(Beginning of Provided data)

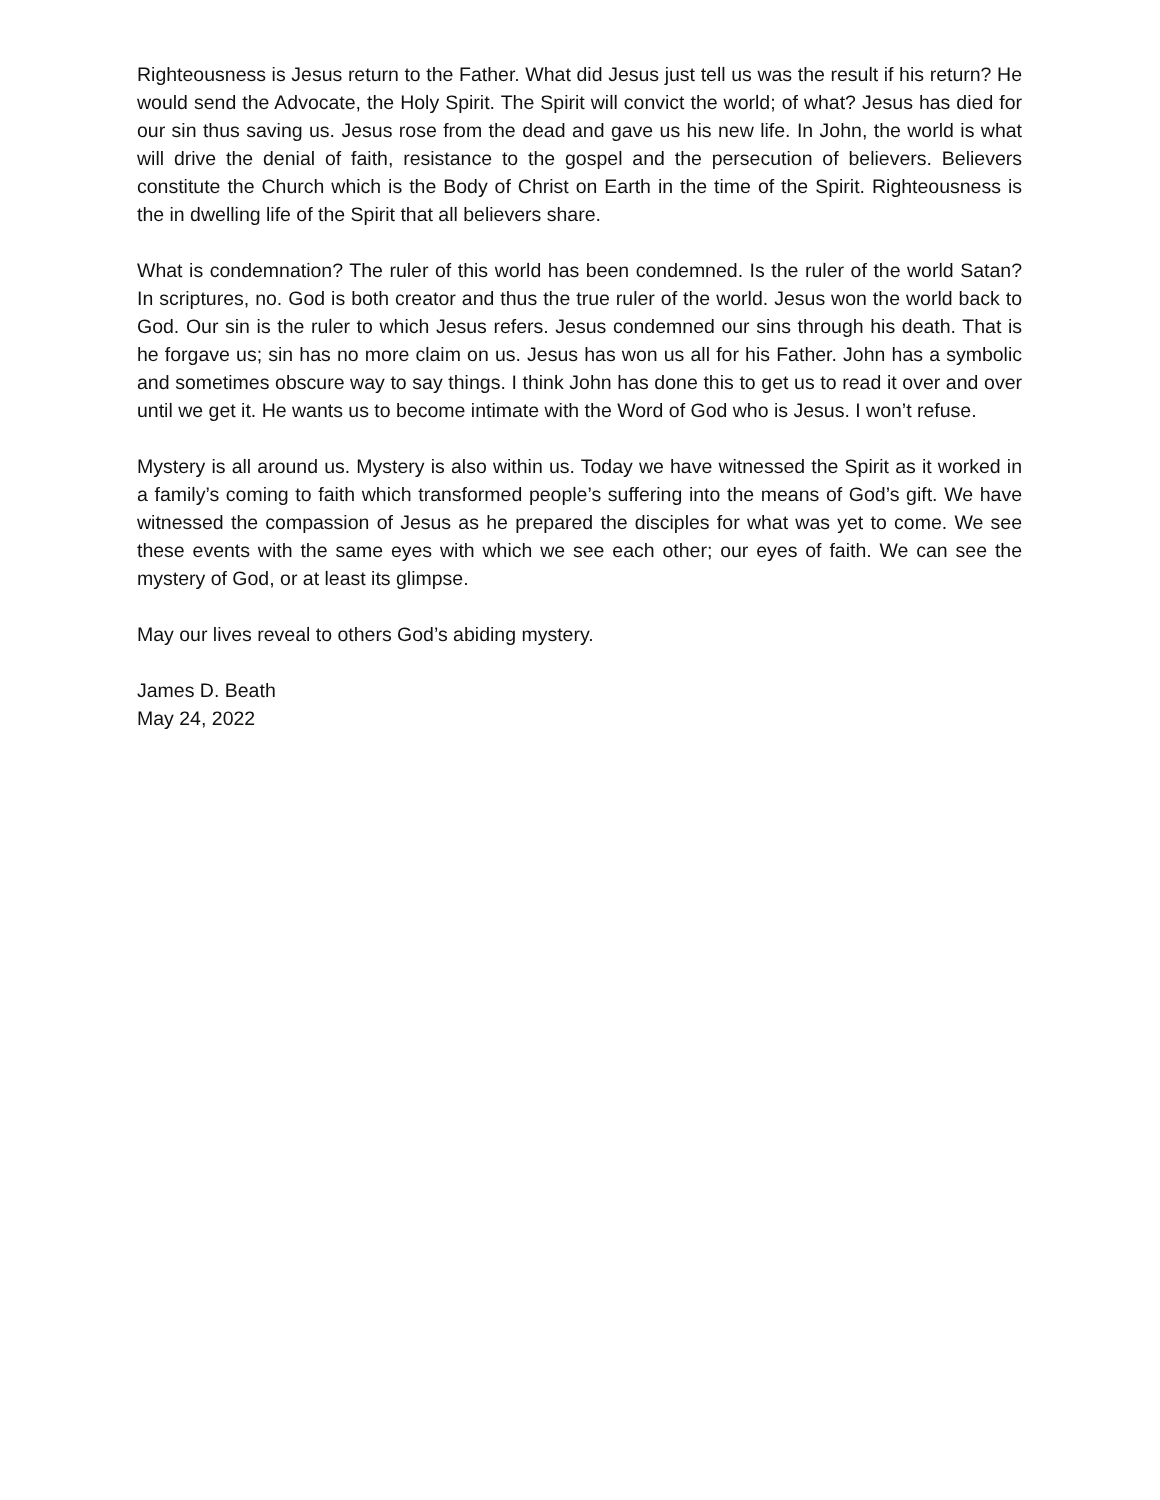Righteousness is Jesus return to the Father. What did Jesus just tell us was the result if his return? He would send the Advocate, the Holy Spirit. The Spirit will convict the world; of what? Jesus has died for our sin thus saving us. Jesus rose from the dead and gave us his new life. In John, the world is what will drive the denial of faith, resistance to the gospel and the persecution of believers. Believers constitute the Church which is the Body of Christ on Earth in the time of the Spirit. Righteousness is the in dwelling life of the Spirit that all believers share.
What is condemnation? The ruler of this world has been condemned. Is the ruler of the world Satan? In scriptures, no. God is both creator and thus the true ruler of the world. Jesus won the world back to God. Our sin is the ruler to which Jesus refers. Jesus condemned our sins through his death. That is he forgave us; sin has no more claim on us. Jesus has won us all for his Father. John has a symbolic and sometimes obscure way to say things. I think John has done this to get us to read it over and over until we get it. He wants us to become intimate with the Word of God who is Jesus. I won’t refuse.
Mystery is all around us. Mystery is also within us. Today we have witnessed the Spirit as it worked in a family’s coming to faith which transformed people’s suffering into the means of God’s gift. We have witnessed the compassion of Jesus as he prepared the disciples for what was yet to come. We see these events with the same eyes with which we see each other; our eyes of faith. We can see the mystery of God, or at least its glimpse.
May our lives reveal to others God’s abiding mystery.
James D. Beath
May 24, 2022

(End of Provided data)

### Instructions to follow
Where does the string "mystery" appear in the records above? Return every line that holds it.

### Solution to this task
Mystery is all around us. Mystery is also within us. Today we have witnessed the Spirit as it worked in a family’s coming to faith which transformed people’s suffering into the means of God’s gift. We have witnessed the compassion of Jesus as he prepared the disciples for what was yet to come. We see these events with the same eyes with which we see each other; our eyes of faith. We can see the mystery of God, or at least its glimpse.
May our lives reveal to others God’s abiding mystery.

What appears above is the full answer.